The thermostable nature of MJ0165 from the hyperthermophile M. jannaschii presents several potential applications in biotechnology:

• Enzyme technology development:

  • Once characterized, MJ0165 could be engineered for specific industrial processes requiring high-temperature stability

  • Potential applications in biocatalysis for pharmaceuticals, fine chemicals, or biofuels

  • Template for protein engineering studies to understand and enhance thermostability

• Synthetic biology platforms:

  • Component in thermophilic synthetic biology systems

  • Potential orthogonal functions in mesophilic hosts

  • Model for designing synthetic thermostable proteins with novel functions

• Structural biology contributions:

  • Understanding fundamental principles of protein thermostability

  • Development of stabilization strategies for mesophilic proteins

  • Insights into protein evolution under extreme conditions

• Expression system advancements:

  • The genetic tools developed for M. jannaschii could be leveraged to create thermophilic expression platforms

  • High-temperature bioprocessing to reduce contamination risks

  • Integration with continuous flow systems for industrial applications

For each application, systematic protein engineering and characterization will be necessary to optimize performance and specificity.

How might comparative studies between MJ0165 and its mesophilic homologs inform protein engineering?

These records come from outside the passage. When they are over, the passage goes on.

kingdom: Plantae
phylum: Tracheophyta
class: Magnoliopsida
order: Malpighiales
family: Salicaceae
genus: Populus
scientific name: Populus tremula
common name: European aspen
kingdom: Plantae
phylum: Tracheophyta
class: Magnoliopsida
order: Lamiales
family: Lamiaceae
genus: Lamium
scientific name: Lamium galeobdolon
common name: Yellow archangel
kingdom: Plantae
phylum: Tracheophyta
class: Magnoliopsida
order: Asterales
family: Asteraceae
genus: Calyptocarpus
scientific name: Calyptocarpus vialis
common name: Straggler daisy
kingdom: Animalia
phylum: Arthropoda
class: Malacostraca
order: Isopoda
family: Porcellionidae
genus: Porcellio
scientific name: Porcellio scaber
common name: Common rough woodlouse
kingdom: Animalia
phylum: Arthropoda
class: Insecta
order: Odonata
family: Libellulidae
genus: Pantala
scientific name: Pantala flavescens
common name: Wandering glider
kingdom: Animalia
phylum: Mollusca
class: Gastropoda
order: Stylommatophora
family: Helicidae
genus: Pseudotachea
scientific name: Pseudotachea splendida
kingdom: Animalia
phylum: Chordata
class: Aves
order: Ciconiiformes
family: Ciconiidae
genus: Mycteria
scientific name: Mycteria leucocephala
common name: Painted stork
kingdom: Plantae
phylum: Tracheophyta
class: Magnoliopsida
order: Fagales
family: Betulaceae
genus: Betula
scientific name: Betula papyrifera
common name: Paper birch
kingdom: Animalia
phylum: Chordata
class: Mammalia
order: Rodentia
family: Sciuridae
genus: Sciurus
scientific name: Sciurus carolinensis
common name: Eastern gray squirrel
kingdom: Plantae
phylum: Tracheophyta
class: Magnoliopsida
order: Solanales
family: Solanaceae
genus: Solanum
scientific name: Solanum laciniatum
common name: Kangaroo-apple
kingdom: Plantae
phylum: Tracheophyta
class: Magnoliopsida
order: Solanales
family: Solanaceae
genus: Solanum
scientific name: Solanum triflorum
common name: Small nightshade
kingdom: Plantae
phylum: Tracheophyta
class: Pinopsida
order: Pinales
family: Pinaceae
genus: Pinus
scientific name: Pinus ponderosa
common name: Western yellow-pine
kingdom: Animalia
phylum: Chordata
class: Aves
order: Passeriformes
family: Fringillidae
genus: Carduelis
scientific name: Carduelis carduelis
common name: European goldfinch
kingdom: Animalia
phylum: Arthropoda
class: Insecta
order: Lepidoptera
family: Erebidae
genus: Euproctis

Comparative analysis between MJ0165 and mesophilic homologs can provide valuable insights for protein engineering:

• Evolutionary adaptation analysis:

  • Identify conserved vs. variable regions across temperature adaptations

  • Determine positively selected sites associated with thermostability

  • Reconstruct ancestral sequences to understand evolutionary trajectories

• Structural comparisons methodology:

  • Superimpose crystal structures or models to identify thermostability-associated structural features

  • Analyze differences in surface charge distribution, hydrophobic core packing, and loop regions

  • Quantify differences in conformational flexibility using molecular dynamics simulations

• Hybrid protein design strategy:

  • Create chimeric proteins with domains from thermophilic and mesophilic homologs

  • Perform domain swapping experiments to isolate stability-determining regions

  • Introduce stabilizing features from MJ0165 into mesophilic counterparts

• Practical application framework:

  • Develop a design algorithm based on identified principles

  • Test stabilization strategies on industrially relevant enzymes

  • Establish quantitative structure-stability relationships

This comparative approach provides both fundamental insights into protein stability mechanisms and practical strategies for engineering enhanced proteins for biotechnological applications.